**INSTRUCTIONS FOR THE TASK:** Where the records below show a line containing "konstruktionsvirke specifikt anges", start copying; end with the line containing "som anges i", and copy it too.

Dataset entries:
╔══

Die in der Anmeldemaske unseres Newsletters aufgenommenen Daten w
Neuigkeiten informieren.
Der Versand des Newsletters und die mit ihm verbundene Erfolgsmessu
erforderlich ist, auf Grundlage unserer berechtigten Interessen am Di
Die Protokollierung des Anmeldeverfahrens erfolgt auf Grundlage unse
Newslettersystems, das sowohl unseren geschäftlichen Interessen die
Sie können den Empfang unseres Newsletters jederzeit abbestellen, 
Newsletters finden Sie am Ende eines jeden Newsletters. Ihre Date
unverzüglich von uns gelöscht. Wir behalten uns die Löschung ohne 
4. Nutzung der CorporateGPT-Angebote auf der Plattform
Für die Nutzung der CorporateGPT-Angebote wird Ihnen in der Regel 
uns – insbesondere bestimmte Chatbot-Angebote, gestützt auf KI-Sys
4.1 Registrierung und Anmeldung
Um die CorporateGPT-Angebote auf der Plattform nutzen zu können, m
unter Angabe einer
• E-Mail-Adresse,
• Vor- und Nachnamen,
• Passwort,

╚══
╔══

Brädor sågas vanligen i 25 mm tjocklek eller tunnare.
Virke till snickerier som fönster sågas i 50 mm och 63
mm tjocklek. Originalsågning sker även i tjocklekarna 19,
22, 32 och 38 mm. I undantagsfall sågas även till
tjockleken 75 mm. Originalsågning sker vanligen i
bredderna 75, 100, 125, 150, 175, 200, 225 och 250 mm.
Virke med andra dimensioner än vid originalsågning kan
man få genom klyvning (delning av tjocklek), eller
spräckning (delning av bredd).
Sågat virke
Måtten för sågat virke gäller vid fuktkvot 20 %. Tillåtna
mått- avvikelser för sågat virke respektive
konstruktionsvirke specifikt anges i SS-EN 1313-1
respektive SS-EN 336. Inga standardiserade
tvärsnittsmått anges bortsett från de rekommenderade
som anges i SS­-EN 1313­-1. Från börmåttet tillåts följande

╚══

**THE COMPLETED TASK:**
konstruktionsvirke specifikt anges i SS-EN 1313-1
respektive SS-EN 336. Inga standardiserade
tvärsnittsmått anges bortsett från de rekommenderade
som anges i SS­-EN 1313­-1. Från börmåttet tillåts följande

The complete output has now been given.